Entretien
Une centrale photovoltaïque financée par les citoyens
L’un des premiers parcs photovoltaïques citoyens a vu le jour à Luc-sur-Aude, dans le piémont pyrénéen. Inauguré en juin 2018, il appartient intégralement à des habitants de la commune, ainsi qu’à des personnes résidant à l’extérieur. Explications avec Jean-Claude Pons, maire de Luc-sur-Aude et instigateur du projet.
Dans quel cadre est né le projet citoyen ?
Au début des années 2010, notre commune avait été sollicitée par des développeurs intéressés par le site sur lequel est aujourd’hui installée la centrale. Il s’agit en effet d’une garrigue impropre à l’agriculture et exposée plein sud. À l’époque, nous n’avons pas donné suite, car nous souhaitions agir par nous-mêmes. Finalement, l’ex-Région Languedoc-Roussillon a lancé, en 2014, un appel à manifestation d’intérêt pour l’installation de parcs photovoltaïques. Elle s’engageait à cofinancer les projets (1 € d’aide pour 1 € investi), à condition que les investissements initiaux soient portés par des citoyens. Nous avons décidé de candidater et notre projet a été parmi les premiers retenus.
Comment les habitants ont-ils réagi ?
Le projet s’inscrit dans le cadre du plan climat-énergie territorial (PCET) signé en 2013 par la communauté de communes du pays de Couiza. Nous l’avons lancé autour de trois principes. D’abord, le parc devait appartenir aux habitants volontaires de la commune. En outre, il devait être non spéculatif, c’est-à-dire dimensionné aux besoins des habitants en électricité, hors chauffage. Enfin, il ne fallait pas que le parc devienne une source de conflit. Le projet devait donc être bien accepté et intégré au paysage. Nous avons créé l’association 1,2,3 Soleil fin 2014 afin de lancer les réunions publiques et de démarrer le montage du projet. Les habitants ont réagi très positivement à l’idée d’un parc citoyen, d’autant plus qu’il s’agissait d’une initiative à laquelle ils pouvaient participer, quelles que soient leurs capacités financières.
Le montage a-t-il subi des ralentissements ?
En 2016, nous avons dissous l’association et fondé la SAS 1,2,3 Soleil avec l’aide d’un cabinet juridique. Cela nous a permis de collecter les fonds citoyens via la plateforme Enerfip. Au total, la société de projet compte 284 actionnaires, dont un quart d’habitants de la commune. La levée de fonds a d’ailleurs été si rapide que la commune n’a finalement pas eu besoin d’être actionnaire. Les montants investis, eux, varient entre 100 € et 30 000 €. Ils permettent de couvrir le budget de 340 000 €, la Région ayant quant à elle apporté une aide de 100 000 €. Nous n’avons rencontré aucun problème pendant le montage. Néanmoins, il nous a fallu patienter quatre ans avant de pouvoir installer le parc. Les coûts de raccordement demandés par Enedis représentaient quasiment sa valeur totale et nous avons dû trouver une solution technique.

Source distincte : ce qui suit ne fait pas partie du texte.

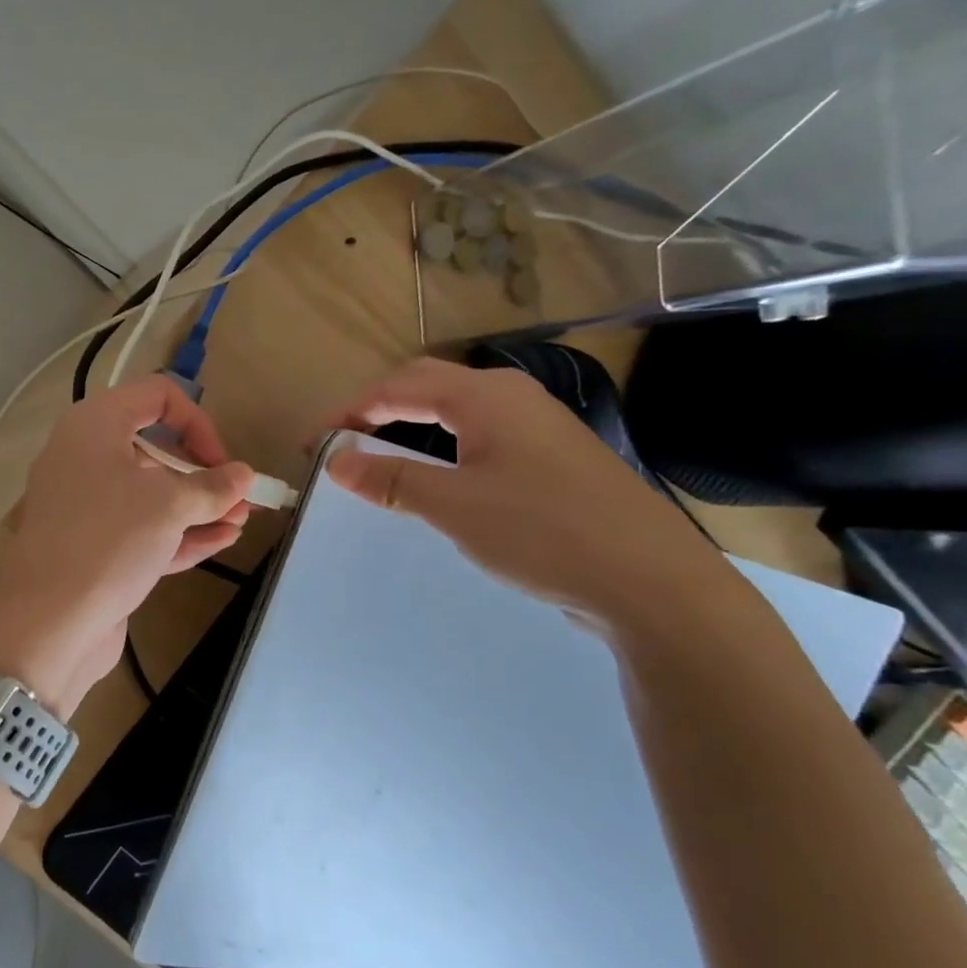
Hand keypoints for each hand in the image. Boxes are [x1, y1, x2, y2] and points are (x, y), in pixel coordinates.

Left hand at [0, 377, 254, 706]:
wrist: (48, 623)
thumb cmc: (108, 539)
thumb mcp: (168, 505)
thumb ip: (211, 487)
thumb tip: (243, 475)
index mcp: (94, 425)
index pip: (155, 396)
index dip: (197, 422)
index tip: (221, 461)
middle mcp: (86, 457)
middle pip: (154, 449)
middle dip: (202, 473)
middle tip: (241, 498)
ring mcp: (87, 506)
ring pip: (150, 495)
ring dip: (198, 507)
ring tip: (241, 521)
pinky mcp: (93, 547)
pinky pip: (141, 530)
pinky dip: (179, 533)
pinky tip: (221, 540)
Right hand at [322, 358, 729, 633]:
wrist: (652, 582)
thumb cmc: (543, 533)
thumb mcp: (453, 506)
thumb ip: (391, 479)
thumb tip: (335, 461)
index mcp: (486, 397)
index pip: (398, 386)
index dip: (350, 410)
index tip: (315, 441)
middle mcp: (512, 397)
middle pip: (427, 385)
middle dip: (376, 408)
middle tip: (341, 444)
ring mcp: (538, 425)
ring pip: (455, 408)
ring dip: (408, 423)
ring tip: (377, 455)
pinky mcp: (552, 456)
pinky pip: (479, 433)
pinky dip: (440, 443)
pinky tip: (437, 473)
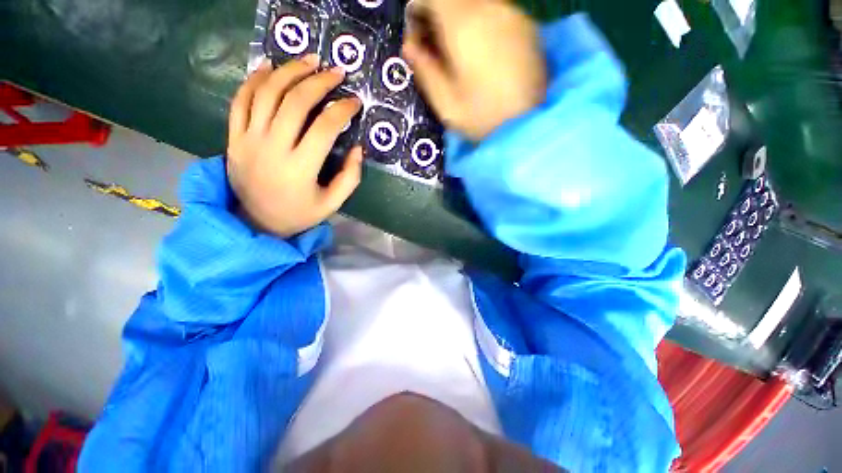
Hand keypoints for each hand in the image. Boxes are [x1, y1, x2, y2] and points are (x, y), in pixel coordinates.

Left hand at [226, 56, 362, 237]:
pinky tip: (269, 66)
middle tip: (336, 71)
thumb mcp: (332, 203)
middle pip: (295, 101)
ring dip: (289, 71)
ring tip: (308, 61)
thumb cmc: (299, 213)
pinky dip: (254, 79)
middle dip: (319, 82)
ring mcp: (248, 139)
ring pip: (267, 93)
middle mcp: (273, 148)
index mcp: (301, 168)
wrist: (257, 222)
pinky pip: (240, 100)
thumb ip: (350, 178)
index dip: (343, 110)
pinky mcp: (234, 137)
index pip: (325, 127)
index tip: (355, 102)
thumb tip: (359, 148)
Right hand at [402, 0, 545, 140]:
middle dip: (437, 17)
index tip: (417, 39)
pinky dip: (479, 25)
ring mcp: (513, 15)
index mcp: (464, 26)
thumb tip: (410, 46)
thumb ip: (425, 71)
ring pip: (475, 4)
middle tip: (434, 50)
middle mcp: (490, 9)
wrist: (531, 126)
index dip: (418, 11)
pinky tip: (481, 54)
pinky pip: (495, 14)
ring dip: (458, 21)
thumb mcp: (446, 104)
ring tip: (458, 55)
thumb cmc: (483, 119)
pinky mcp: (528, 26)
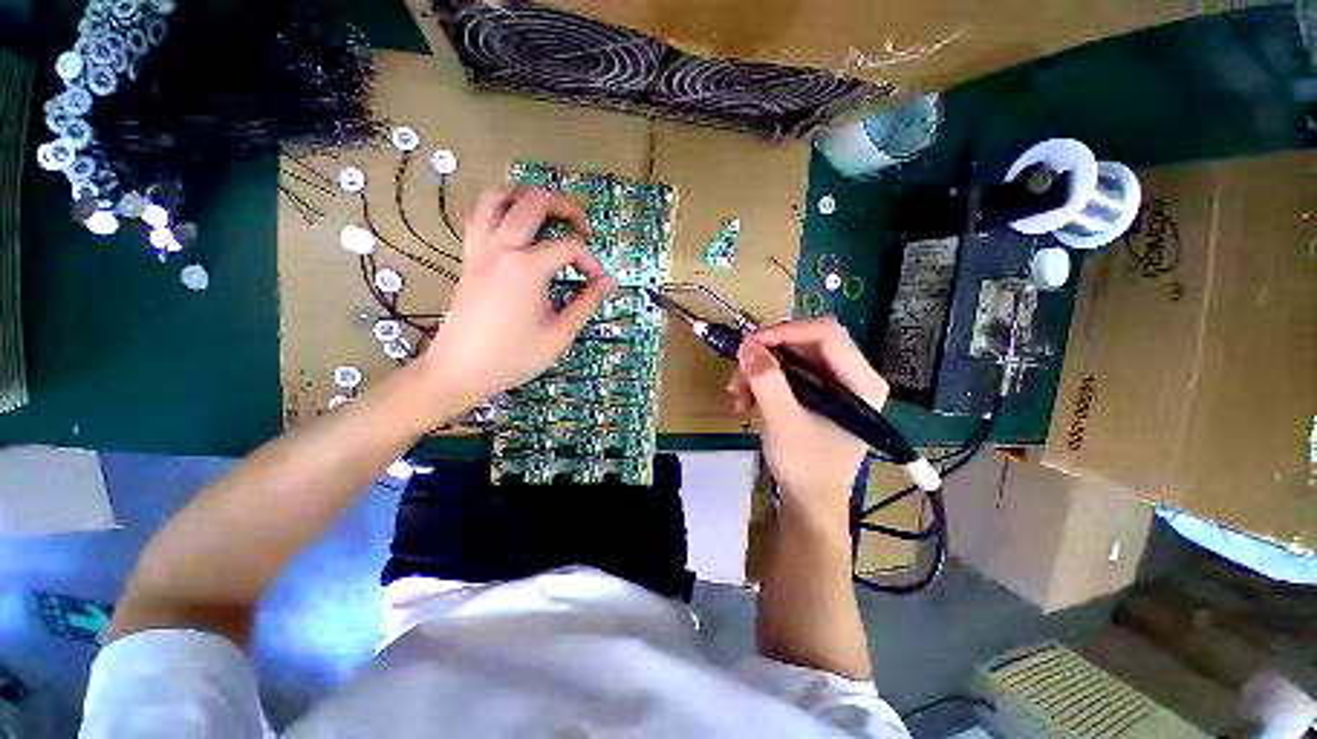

Quel est le modèle économique ?
Le parc affiche une puissance de 250 kW et produit 320 000 kWh par an, mais en 2018, il n’était pas encore possible, juridiquement, d’opter pour le modèle de l’autoconsommation. 100 % de l’électricité produite est donc vendue à Enercoop. Les bénéfices réalisés par la SAS sont redistribués aux actionnaires au prorata de leur investissement. Concernant le fonctionnement et l’organisation citoyenne, nous passons par la SAS et des assemblées générales. Un conseil d’administration s’occupe quant à lui du suivi au quotidien (dépenses, entretien, etc.).
Le projet a-t-il apporté d’autres bénéfices localement ?
Les petits travaux de maçonnerie et la pose d’une clôture ont été réalisés par une entreprise du village, mais l’installation du parc a été prise en charge par une entreprise extérieure, suite à un appel d’offres. Toutefois, le projet a créé du lien social et sensibilisé les citoyens sur la transition énergétique, notamment pendant les réunions publiques et la levée de fonds. Certaines familles n’ont participé qu’à titre symbolique, d’autres se sont engagées davantage, mais tous les citoyens adhéraient à l’idée d’une production d’électricité maîtrisée à l’échelle de la commune. Depuis, nous avons d’ailleurs lancé une réflexion autour d’un nouveau projet photovoltaïque, cette fois-ci en autoconsommation.